- DIRECTIONS FOR THIS TASK: Reproduce, exactly and in full, the lines from the one with "CASP1 (1994)" through the one with "Frequently observed phenotypes" in the data below; drop pictures.

_____

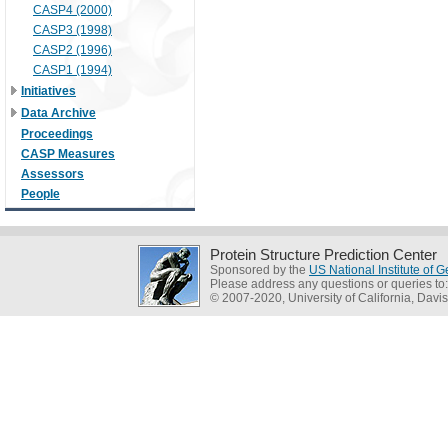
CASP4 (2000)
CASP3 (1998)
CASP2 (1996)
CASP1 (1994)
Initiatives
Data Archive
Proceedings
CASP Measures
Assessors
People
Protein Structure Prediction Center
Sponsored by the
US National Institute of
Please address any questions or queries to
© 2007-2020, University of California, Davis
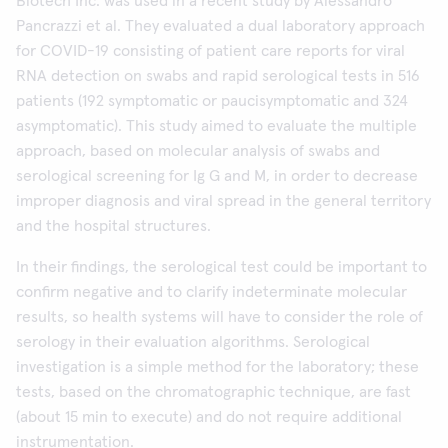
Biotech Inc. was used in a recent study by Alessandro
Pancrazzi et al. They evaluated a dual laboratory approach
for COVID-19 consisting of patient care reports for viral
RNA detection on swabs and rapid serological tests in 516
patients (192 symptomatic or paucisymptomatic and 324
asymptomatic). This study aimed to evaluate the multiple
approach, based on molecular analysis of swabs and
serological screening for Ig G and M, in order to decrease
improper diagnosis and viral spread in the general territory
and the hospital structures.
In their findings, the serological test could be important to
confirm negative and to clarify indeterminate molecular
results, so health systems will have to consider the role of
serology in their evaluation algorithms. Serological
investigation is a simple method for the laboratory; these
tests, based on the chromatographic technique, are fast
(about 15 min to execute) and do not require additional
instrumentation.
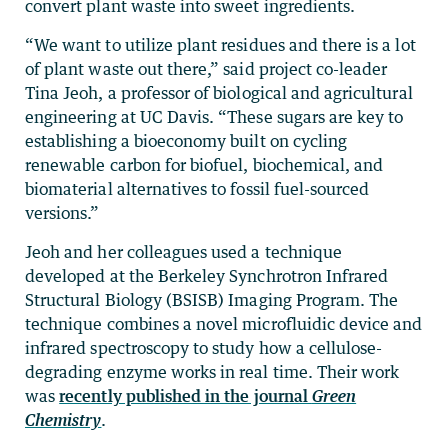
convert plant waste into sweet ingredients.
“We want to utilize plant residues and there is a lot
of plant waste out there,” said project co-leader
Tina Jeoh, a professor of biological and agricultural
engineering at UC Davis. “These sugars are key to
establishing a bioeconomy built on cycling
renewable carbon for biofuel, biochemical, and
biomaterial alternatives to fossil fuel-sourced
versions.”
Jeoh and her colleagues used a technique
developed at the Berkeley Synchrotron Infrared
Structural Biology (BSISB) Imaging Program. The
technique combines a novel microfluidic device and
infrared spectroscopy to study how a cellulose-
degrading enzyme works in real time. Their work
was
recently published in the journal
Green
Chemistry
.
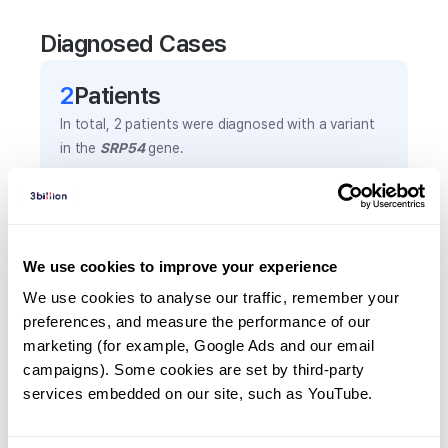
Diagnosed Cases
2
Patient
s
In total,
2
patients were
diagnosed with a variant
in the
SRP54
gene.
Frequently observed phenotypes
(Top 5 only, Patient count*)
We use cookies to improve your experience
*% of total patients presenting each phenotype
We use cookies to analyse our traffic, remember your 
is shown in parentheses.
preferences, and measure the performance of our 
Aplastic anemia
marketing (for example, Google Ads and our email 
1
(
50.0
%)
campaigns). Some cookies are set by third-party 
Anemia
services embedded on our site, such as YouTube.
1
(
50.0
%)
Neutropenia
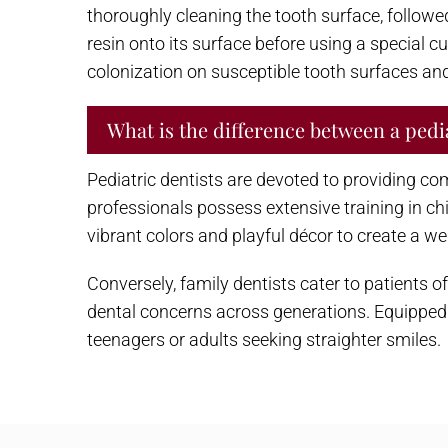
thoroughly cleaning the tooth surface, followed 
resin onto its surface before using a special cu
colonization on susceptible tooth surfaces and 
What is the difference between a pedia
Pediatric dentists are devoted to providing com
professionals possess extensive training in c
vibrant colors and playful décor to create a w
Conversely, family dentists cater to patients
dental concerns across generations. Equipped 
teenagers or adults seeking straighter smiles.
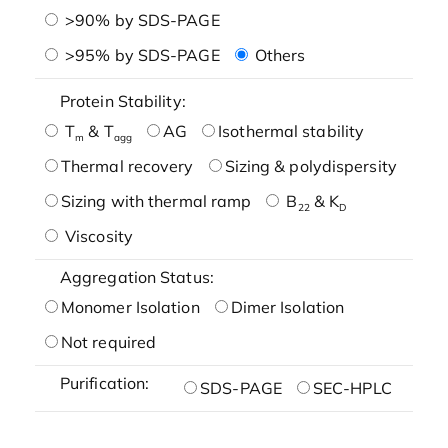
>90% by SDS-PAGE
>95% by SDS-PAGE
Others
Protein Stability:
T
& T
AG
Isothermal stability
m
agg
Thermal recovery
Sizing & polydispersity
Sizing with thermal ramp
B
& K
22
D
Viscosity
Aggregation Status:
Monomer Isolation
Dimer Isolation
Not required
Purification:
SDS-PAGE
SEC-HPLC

_____

- FINAL ANSWER:
CASP1 (1994)
Initiatives
Data Archive
Proceedings
CASP Measures
Assessors
People
Protein Structure Prediction Center
Sponsored by the
US National Institute of
Please address any questions or queries to
© 2007-2020, University of California, Davis
Biotech Inc. was used in a recent study by Alessandro
Pancrazzi et al. They evaluated a dual laboratory approach
for COVID-19 consisting of patient care reports for viral
RNA detection on swabs and rapid serological tests in 516
patients (192 symptomatic or paucisymptomatic and 324
asymptomatic). This study aimed to evaluate the multiple
approach, based on molecular analysis of swabs and
serological screening for Ig G and M, in order to decrease
improper diagnosis and viral spread in the general territory
and the hospital structures.
In their findings, the serological test could be important to
confirm negative and to clarify indeterminate molecular
results, so health systems will have to consider the role of
serology in their evaluation algorithms. Serological
investigation is a simple method for the laboratory; these
tests, based on the chromatographic technique, are fast
(about 15 min to execute) and do not require additional
instrumentation.
convert plant waste into sweet ingredients.
“We want to utilize plant residues and there is a lot
of plant waste out there,” said project co-leader
Tina Jeoh, a professor of biological and agricultural
engineering at UC Davis. “These sugars are key to
establishing a bioeconomy built on cycling
renewable carbon for biofuel, biochemical, and
biomaterial alternatives to fossil fuel-sourced
versions.”
Jeoh and her colleagues used a technique
developed at the Berkeley Synchrotron Infrared
Structural Biology (BSISB) Imaging Program. The
technique combines a novel microfluidic device and
infrared spectroscopy to study how a cellulose-
degrading enzyme works in real time. Their work
was
recently published in the journal
Green
Chemistry
.
Diagnosed Cases
2
Patient
s
In total,
2
patients were
diagnosed with a variant
in the
SRP54
gene.
Frequently observed phenotypes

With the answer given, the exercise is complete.